I have had outstanding research assistants, among them Erin Black, Jake Hirsch-Allen, Sadia Rafiquddin, Rebecca Snow, and Kate Snow. Early on Maria Banda did an invaluable search of the available literature. Wynne Lawrence carried on her work and wrestled my bibliography into shape. Matthew Hogan not only searched the National Archives in Washington for me but proved to be an inspired picture researcher. On the pictures, I also received much assistance from Kristine Sasala, Jeff Harper of Hardcorps Publishing of Missouri, Rich Remsberg of Rich Remsberg Photography, Veronica Fletcher from the Ollie Atkins Photograph Collection, and Sahr Conway-Lanz from the Nixon Presidential Materials Project. Andrew Galbraith was indefatigable in finding Chinese books in Beijing and Hong Kong, and Tony Yixi Zeng and Jonathan Jen-fu Yang researched and translated Chinese sources. In Beijing, Joseph Caron, the Canadian ambassador, and his colleagues gave me invaluable assistance in making contacts with Chinese academics and diplomats, and the Chinese People’s Institute of Foreign Affairs was gracious enough to be my host. Herbert Levin and Robert Edmonds, both of whom have firsthand experience in dealing with China as diplomats, gave me the benefits of their insights and helped me make contact with several of those who participated in the events of the early 1970s. I am also grateful to James Mann and Rosemary Foot for taking time to give me their insights and advice. Jennifer Polk kindly located the
Star Trek
quotation for me. Thanks, too, to all of those I list elsewhere who generously agreed to give up their time and allow me to interview them.

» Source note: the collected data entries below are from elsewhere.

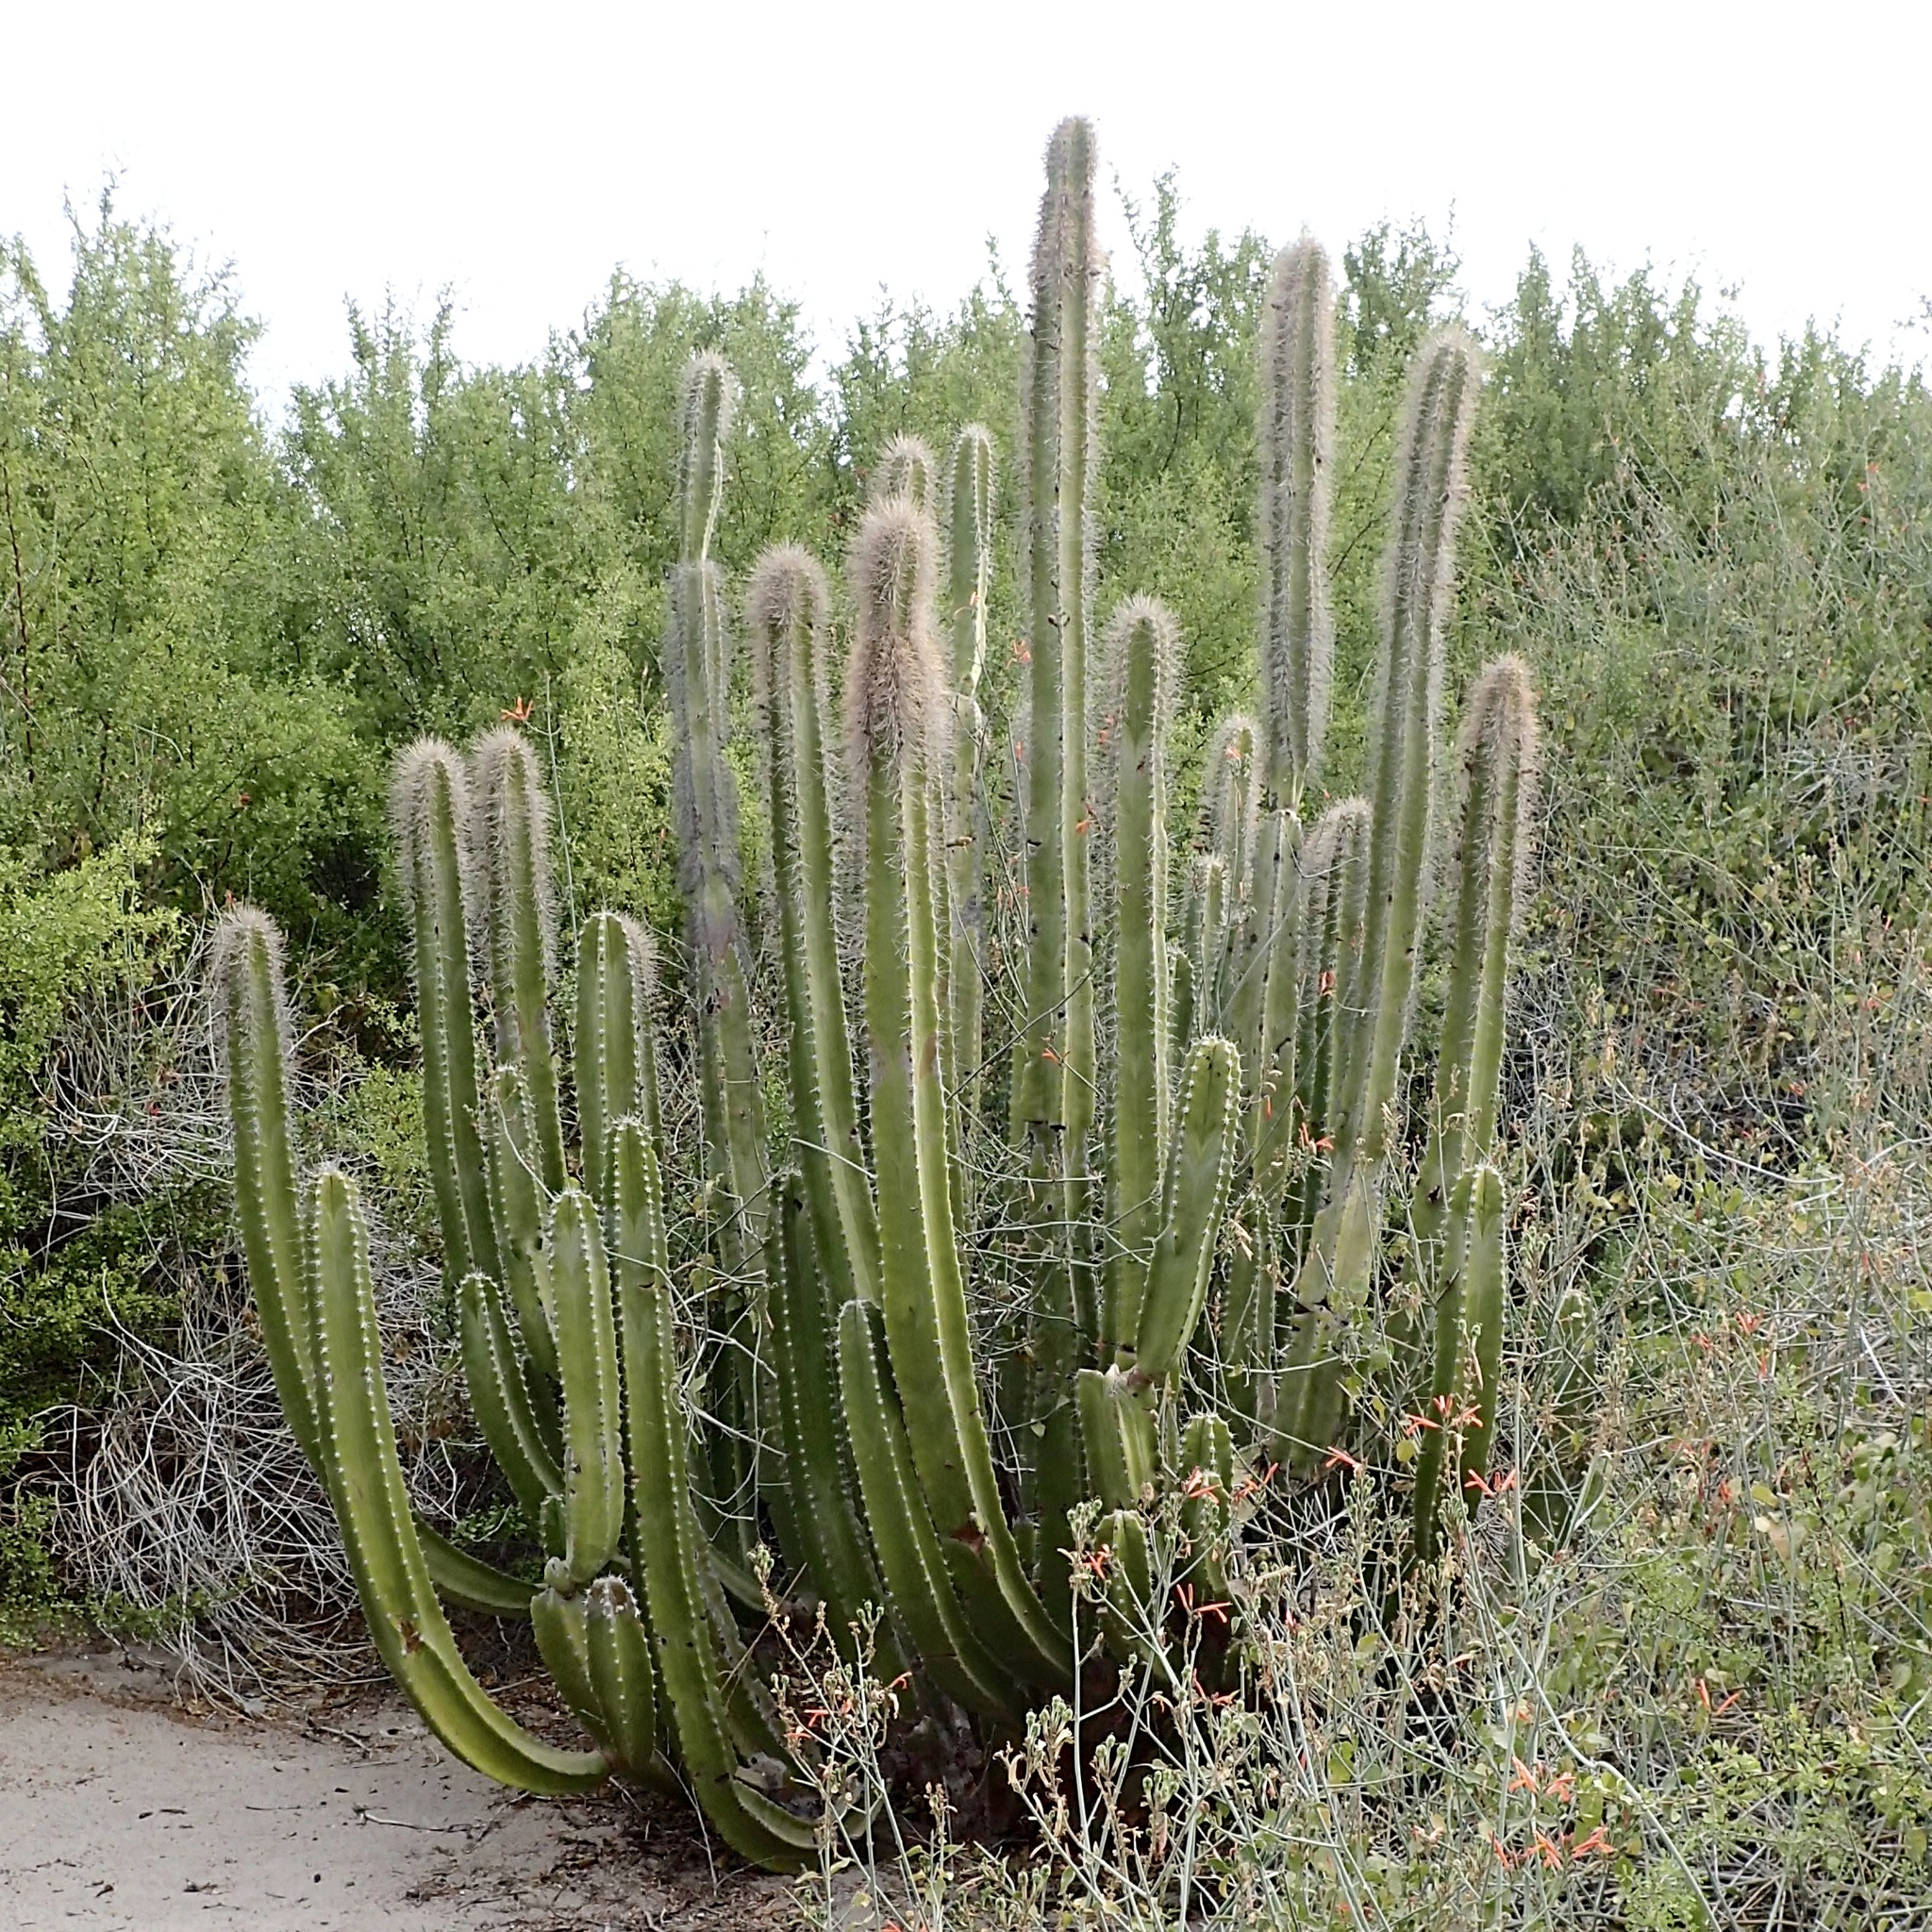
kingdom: Plantae
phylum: Tracheophyta
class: Magnoliopsida
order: Caryophyllales
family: Cactaceae
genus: Pachycereus
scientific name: Pachycereus schottii
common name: Senita cactus
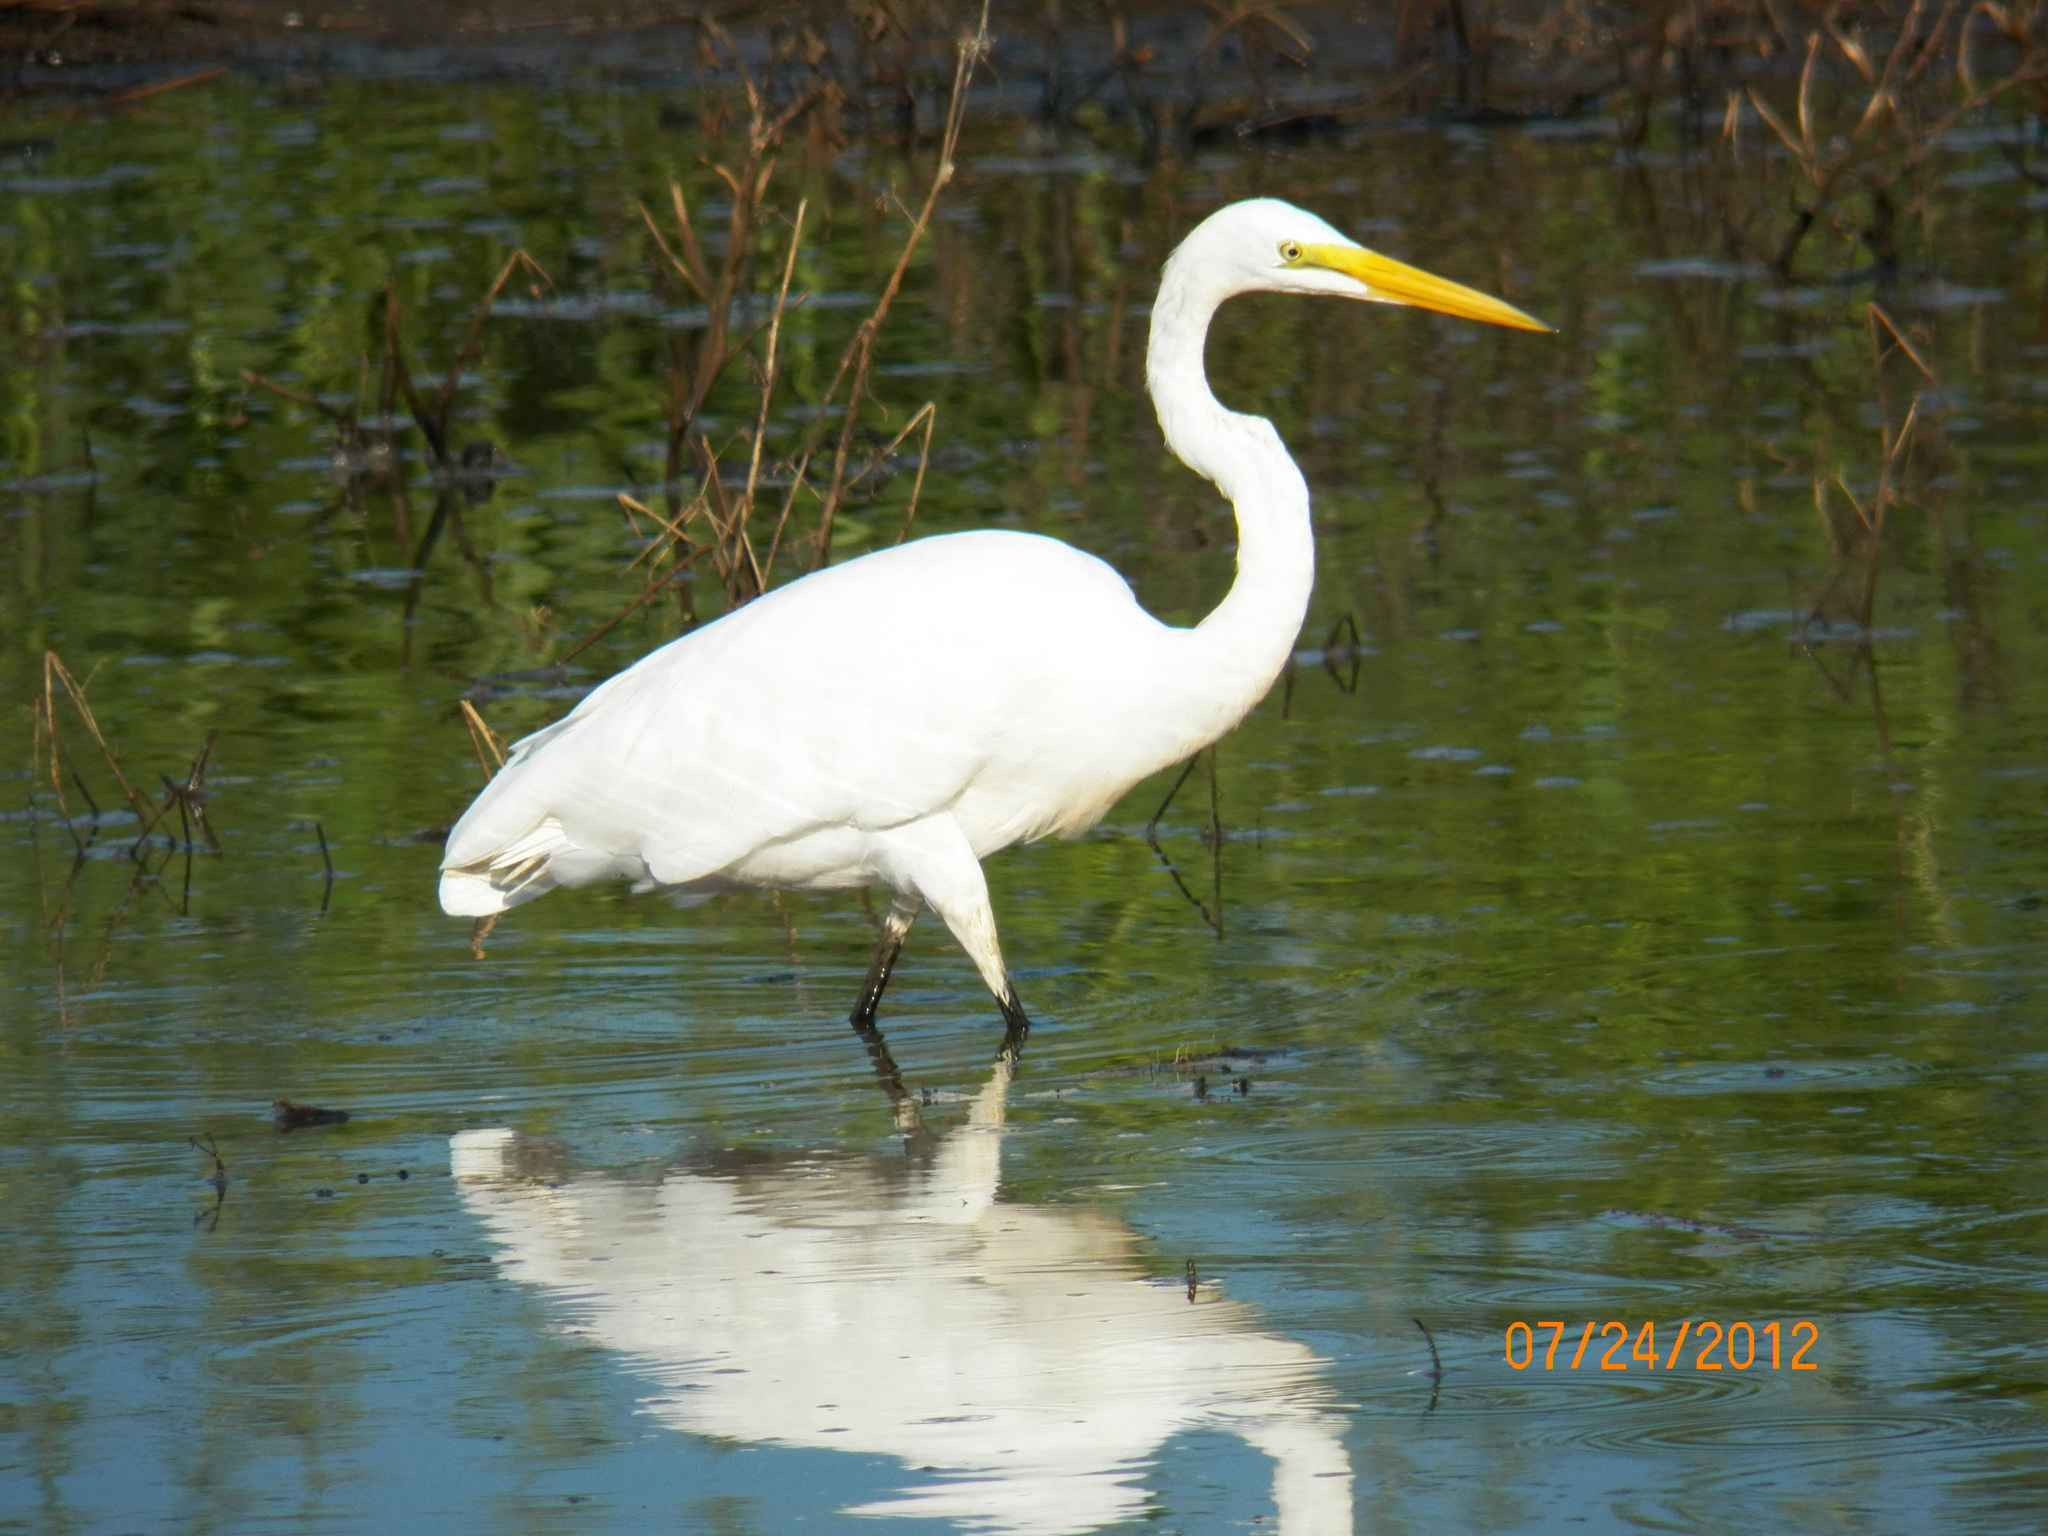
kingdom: Animalia
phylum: Chordata
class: Aves
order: Pelecaniformes
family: Ardeidae
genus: Ardea
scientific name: Ardea alba
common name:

A number of friends have given me much valuable advice and help, and I would like to single out in particular Bernie Frolic, Blair Seaborn, and Peter Snow. I have benefited greatly from my conversations over the years with Conrad Black, Bob Bothwell, Dominic Patten, and Allan Gotlieb about international relations and American politics and with Tom Rawski, Evelyn Sakakida Rawski, and Alfred Chan about Chinese history and politics. If I were to list all those who fed me meals and gave me drinks and who put up with me when I was absentminded, these acknowledgments would be very long indeed, but I hope they know how grateful I am.
This is the first book where I have worked closely with an agent or, rather, agents; Caroline Dawnay, Emma Parry, and Michael Levine not only give their profession a good name but are full of wise advice and, when it is needed, encouragement. I have been equally lucky in my publishers and editors: Grant McIntyre, Peter James, Caro Westmore, Roland Philipps, and Lucy Dixon at John Murrays; David Davidar, Diane Turbide, Elizabeth McKay, and Eliza Marciniak at Penguin Canada; and Gina Centrello, Kate Medina, Robin Rolewicz, Benjamin Dreyer, and Steve Messina at Random House, and all the efficient and nice people who work with them. Finally, as I always must, I thank my family: my mother, who read everything with a kindly but critical eye; my brothers and sister, to whom this book is dedicated; and my many nephews and nieces.